The subject of likability in job interviews has been discussed ad nauseam. There are even books written about increasing your likability.
I’ve previously stated that job interviews are a lot like first dates: very unnatural interpersonal interactions where both parties attempt to gain sufficient information about the other to make a determination whether they are worthy of another round. At the same time, you are presenting a version of yourself that has been to a spa day. Iit’s massaged, manicured, and any rough edges are buffed and polished; an optimized version of your everyday self. (The company–or your date–is doing this too.)

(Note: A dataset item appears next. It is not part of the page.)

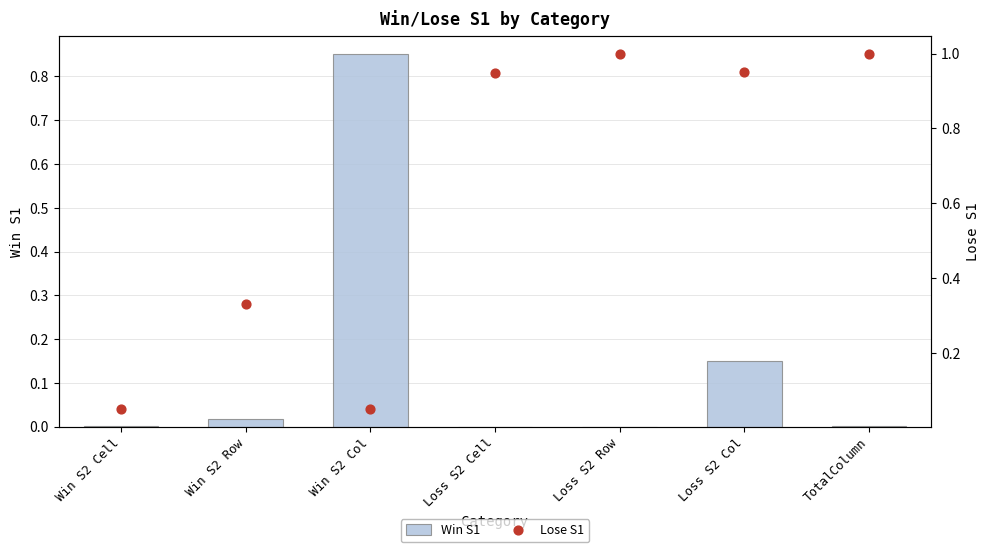

Is the value of Lose S1 at Loss S2 Col greater than the value of Win S1 at Loss S2 Col?

Yes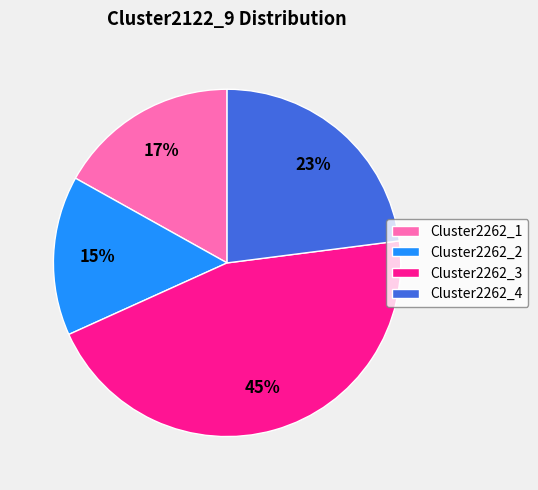

Is Cluster2262_2 the majority of the pie?

No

Recruiters look for people that will meet the hiring manager’s requirements for technical skills and experience (“She’s built an iOS app and had it published in the marketplace–check”), but also whether the candidate will be a good fit with the manager and team in terms of communication style, how they deal with that type of work environment, etc.
A part of this is often likability. Any recruiter is going to have concerns about a candidate who raises obvious red flags (being a total pain about scheduling calls/interviews; missing a scheduled call or interview; showing up late to an interview without a plausible reason). We’ll do the same if a candidate is clearly difficult during our phone screen. But in some cases, candidates are smart enough to act likable to people that they think are the primary decision makers (recruiters/hiring managers) but treat others poorly. Unfortunately, these candidates aren’t as smart as they think. Because some of the most important sources of information are not in the interview room.

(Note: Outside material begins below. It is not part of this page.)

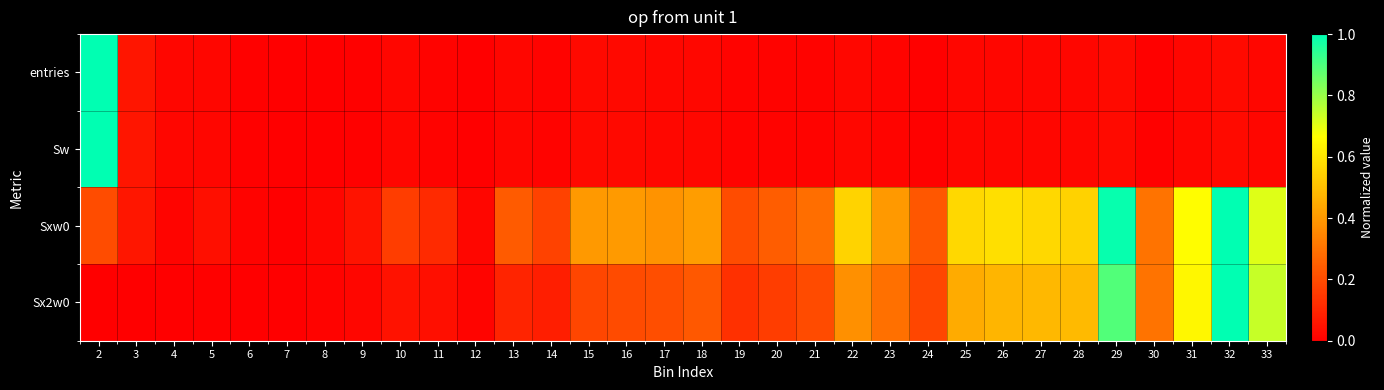

At how many categories does at least one series exceed 0?

32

I’ve mentioned this before, but I’ll repeat it now as it’s a brilliant example. Zappos offers out of town interview candidates a tour of the area before they interview. After the tour, they collect feedback from the tour driver: Was the candidate nice? If they weren’t, they don’t get hired–no matter what the interview feedback says.
Another startup has gone so far as to create an imaginary HR person on LinkedIn. When prospective candidates call the company to ask for the imaginary HR person, they are evaluated by how they treat the person answering the phone.
Is likability everything in the interview process? It absolutely should not be. But should it be considered? Absolutely. I’m a big believer in the idea that people often reveal their true selves when they think they aren’t being evaluated–so feedback channels like the above (or from the Recruiting Coordinator or group admin who are facilitating the onsite interview) can be critical.